Herbal supplements: Barr and Evans both recommend doubling up on sun protection with herbal supplements. “Add a boost to your sun protection by taking supplements known to decrease your risk of burn and support your skin’s ability to recover from sun damage,” says Barr. And Evans swears by Heliocare, a natural antioxidant herbal supplement and recommends taking “15-20 minutes before going out for a run [as it] will increase sun protection in combination with topical sunscreen.” The active ingredient in Heliocare is Polypodium Leucotomos “which is an herb that boosts the body’s own antioxidant ability to protect from sun damage,” explains Evans. In addition to Heliocare, Barr recommends Astaxanthin, which is “a carotenoid [that] is 10 times as potent as beta-carotene and 100 times stronger than vitamin E in its anti-inflammatory capabilities [and] has been shown to protect against UVA-induced DNA damage.” Niacinamide is another supplement to have on your radar as it “both plays a role in boosting the immune system’s ability to repair DNA damage and reduces UV-induced immunosuppression,” says Barr.

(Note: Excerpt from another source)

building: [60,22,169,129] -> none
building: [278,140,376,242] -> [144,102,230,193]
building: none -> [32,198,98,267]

Get a good night’s rest: What does sleep have to do with running outdoors? According to Barr, a lot.
“Melatonin is one of the body’s most important hormones which is only [naturally] generated when you sleep,” she remarks. “When it comes to your skin, melatonin plays a significant role in helping protect it from UV radiation and the resulting DNA damage,” says Barr. “It’s considered one of your body’s most potent antioxidants that have been shown to be a stronger scavenger of free radicals than vitamin C or E, both of which have been used to treat cell damage,” she adds, noting that “prioritizing quality sleep consistently helps block the damaging effects of UV rays.”
Feed your skin: “Your body has an innate antioxidant reserve to help protect itself, but UV exposure and other environmental factors like air pollution can quickly deplete it,” says Barr. “This results in cellular and DNA damage which increases your risk of developing melanoma and non-melanoma skin cancer,” she adds. “Filling your plate with veggies like tomatoes, sweet potatoes, carrots, and pomegranate will add powerful antioxidants to your diet and boost your reserves.”

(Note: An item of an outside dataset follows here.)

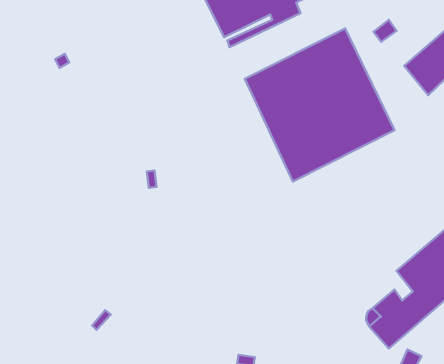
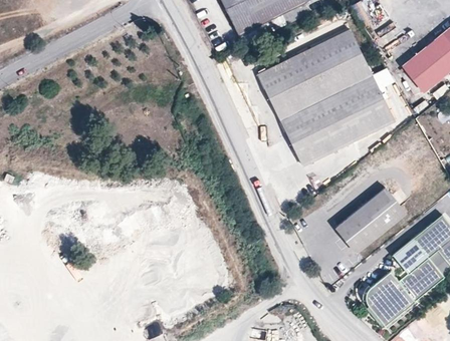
building: none -> [334,187,407,254]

Drink coffee: Drinking a cup of coffee is probably already part of your daily regimen, but its benefits go far beyond a spike of energy. “Caffeine gets a bad rap, but don’t switch to decaf yet because your skin can reap some benefits, especially when it comes to spending time outdoors,” says Barr. “Researchers have found a lower risk for basal cell carcinoma as well as lowering the risk of melanoma from higher consumption of caffeinated coffee,” she adds.